Perhaps I'm doing something right after all.

If you are interested in hearing the stories of our veterans, I encourage you to check out Veterans Voices of Canada  . This is an amazing project dedicated to ensuring our veterans can share their stories with generations to come. We must never forget.

Friday, 8 November 2013

DST - The Aftermath

After almost a week straight of 5 a.m. wake up calls, I have officially decided Daylight Savings Time can go to a place a heck of a lot warmer than it is here.

My kids have always been early risers - and are pretty consistent in their 6 a.m. 'rise and fight' routine regardless of the time they went to bed the night before. So when DST hits, we usually have a couple days before their internal clocks get adjusted.

Now we are 7 days in, and I have almost resigned myself to the fact that 5 is the new 6. Also, there is not enough coffee in the world to get me through this.
Or by screaming children … 

This morning, in sheer desperation, I wrote the following message on the stove:

Clearly I am in a stupor, otherwise I would have scribed this on something that other people in the house actually look at … but no, I chose the stove. I may as well have scribbled it in the leftover lint that dusts the top of the dryer … no one else looks at it either.

Sigh. I'm gonna grab me a Gin and have me a pity party today. Anyone want to take my kids for a sleepover?

Thursday, 7 November 2013

6 Year Olds CANNOT Be Trusted

There's nothing quite as humbling as becoming a victim of unexpected exposure.

A couple of weeks ago we dropped E off at choir, then headed back outside to enjoy some fresh air and activity until she was done.

About 20 minutes later, B decided he needed to use the bathroom "Really, REALLY BAD", so I took him back inside the church to use the 'facilities'.

Because the men's room was occupied, and he was squirming more than Rob Ford* at a press conference, I suggested he use the ladies room. After dragging him by the ear much convincing, he finally relented and came inside the washroom with me. While there, I decided that I could probably take advantage of the situation rather than having to return 5 minutes later.

As soon as he was done, I begged told B to wait patiently by the sink with his back toward me and proceeded to 'settle' myself. No sooner had I made seat contact, he stomped over to the door, grabbed the handle and flung it open, then ran into the main foyer leaving me literally with my pants down.

At which point I was grateful for three things:

Number 1
The woman seated directly across the hall from the washroom kindly averted her eyes and saved her laughter for later.

Number 2
All the squats I've been doing over the past two years have obviously paid off. I was able to waddle cover the 7 feet from the toilet to the door whilst my pants were at my knees and my lily white arse swung wildly to and fro in what I'm certain could be deemed as record time.

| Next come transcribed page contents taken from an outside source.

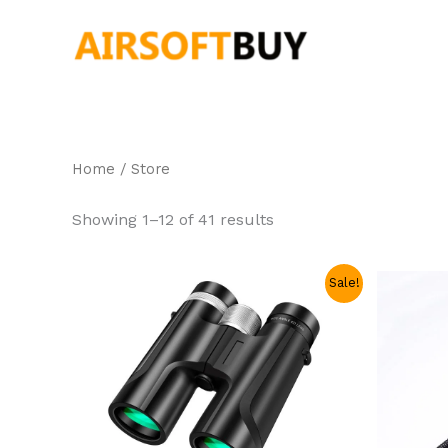
Skip
to
content
Home
/ Store
Showing 1–12 of 41 results
Original
Current
Sale!
price
price
was:
is:
$99.99.
$47.99.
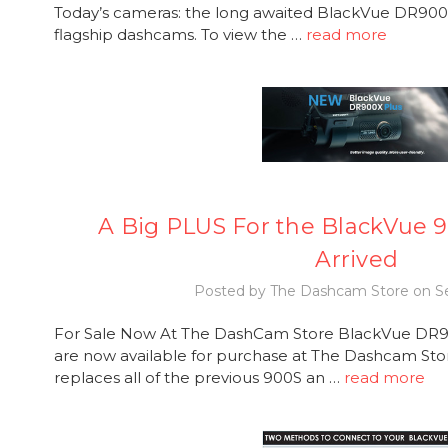
Today’s cameras: the long awaited BlackVue DR900S
flagship dashcams. To view the …
read more
A Big PLUS For the BlackVue 9
Arrived
Posted by The Dashcam Store on Se
For Sale Now At The DashCam Store BlackVue DR
are now available for purchase at The Dashcam Sto
replaces all of the previous 900S an …
read more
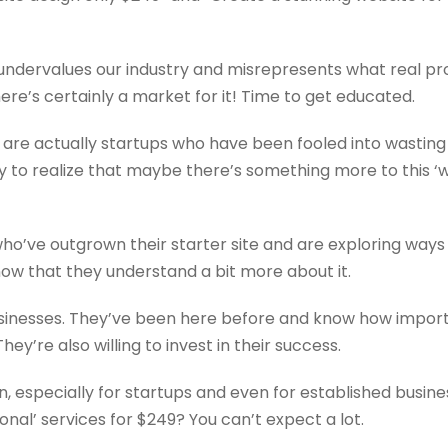
 It undervalues our industry and misrepresents what real p
here’s certainly a market for it! Time to get educated.
s are actually startups who have been fooled into wasting
nly to realize that maybe there’s something more to this ‘
ho’ve outgrown their starter site and are exploring ways
now that they understand a bit more about it.
inesses. They’ve been here before and know how importan
ey’re also willing to invest in their success.
, especially for startups and even for established busines
onal’ services for $249? You can’t expect a lot.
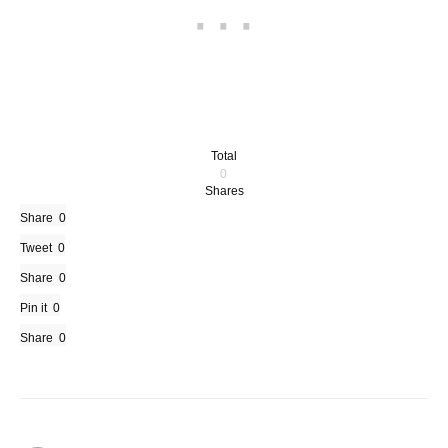
Total
0
Shares
Share
0
Tweet
0
Share
0
Pin it
0
Share
0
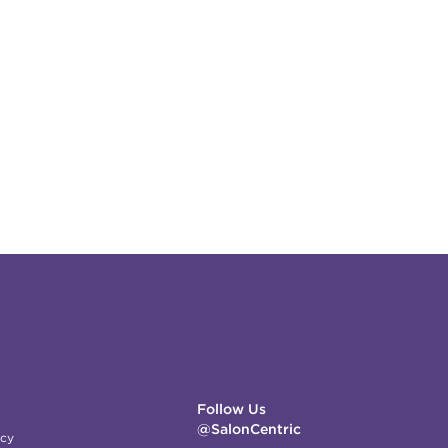
Follow Us
@SalonCentric
icy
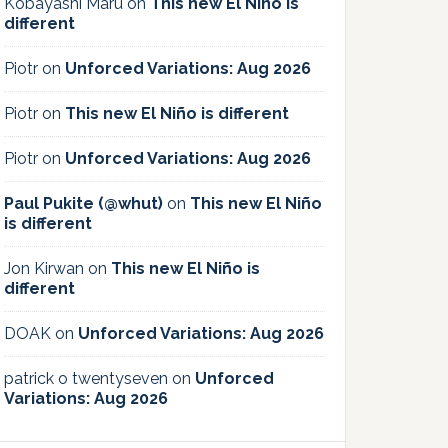
Kobayashi Maru
on
This new El Niño is
different
Piotr
on
Unforced Variations: Aug 2026
Piotr
on
This new El Niño is different
Piotr
on
Unforced Variations: Aug 2026
Paul Pukite (@whut)
on
This new El Niño
is different
Jon Kirwan
on
This new El Niño is
different
DOAK
on
Unforced Variations: Aug 2026
patrick o twentyseven
on
Unforced
Variations: Aug 2026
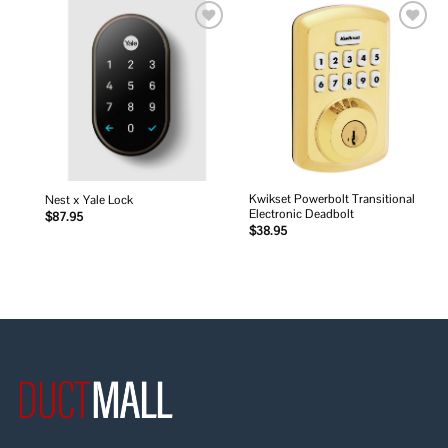
Add to
Add to
wishlist
wishlist
Kwikset Powerbolt Transitional
Nest x Yale Lock
Electronic Deadbolt
$
87.95
$
38.95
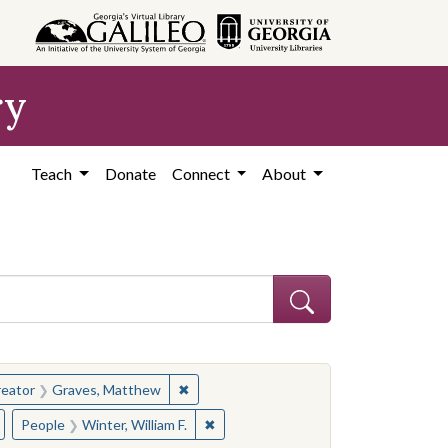
ry
Teach
Donate
Connect
About
hew
e constraint Creator: Graves, Matthew
✖
Remove constraint Creator: Graves, Ma
eator
Graves, Matthew
hew
Remove constraint Subject: Governors--Mississippi
✖
Remove constraint People: Winter, Wi
People
Winter, William F.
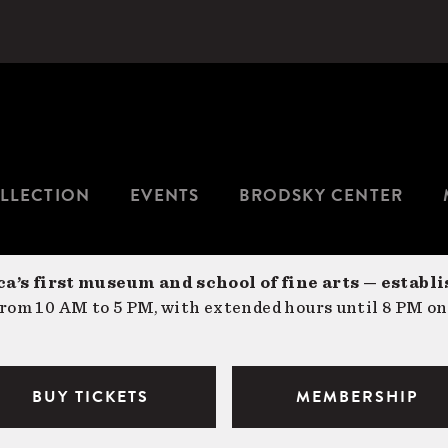
LLECTION
EVENTS
BRODSKY CENTER
a’s first museum and school of fine arts — establi
om 10 AM to 5 PM, with extended hours until 8 PM on
BUY TICKETS
MEMBERSHIP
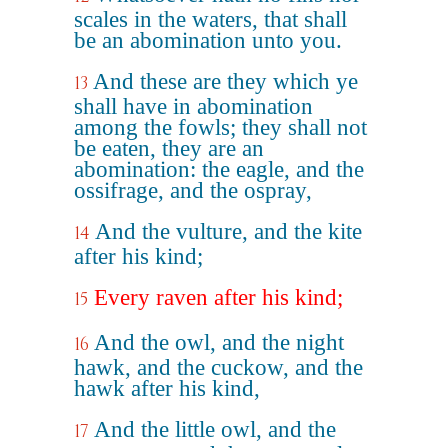
scales in the waters, that shall
be an abomination unto you.
And these are they which ye
13
shall have in abomination
among the fowls; they shall not
be eaten, they are an
abomination: the eagle, and the
ossifrage, and the ospray,
And the vulture, and the kite
14
after his kind;
Every raven after his kind;
15
And the owl, and the night
16
hawk, and the cuckow, and the
hawk after his kind,
And the little owl, and the
17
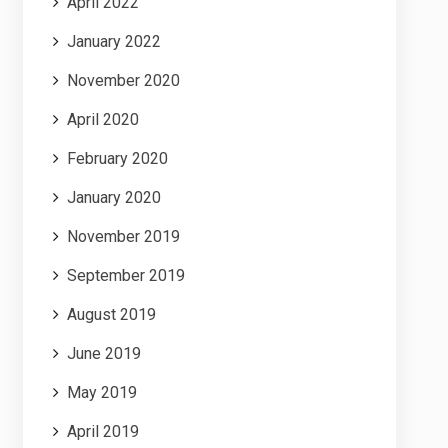
April 2022
January 2022
November 2020
April 2020
February 2020
January 2020
November 2019
September 2019
August 2019
June 2019
May 2019
April 2019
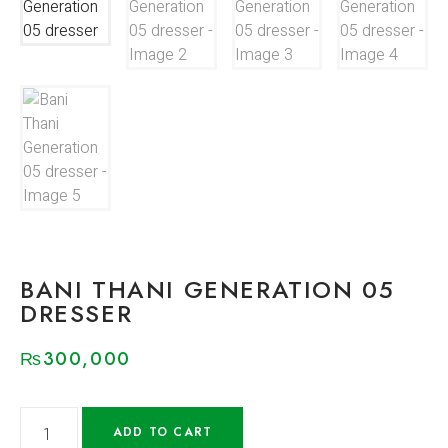
BANI THANI GENERATION 05
DRESSER
₨
300,000
ADD TO CART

Image Credit: Mike Talma (you can see my pathetic attempt I erased before asking him for help)
Good thing I was wearing my fancy red boots and skinny jeans that day.
Also - what the heck is with my arms?!?
Number 3
I managed to hold in my sneeze until AFTER I scooted back to the toilet and sat down (those of you who have children will understand what I mean)

The moral of this story?

My red boots look hot and might help me turn into Wonder Woman when faced with a challenge. That, and 6 year old boys suck.

*If for some reason you live under a rock and don't know who Rob Ford is, I suggest you google him.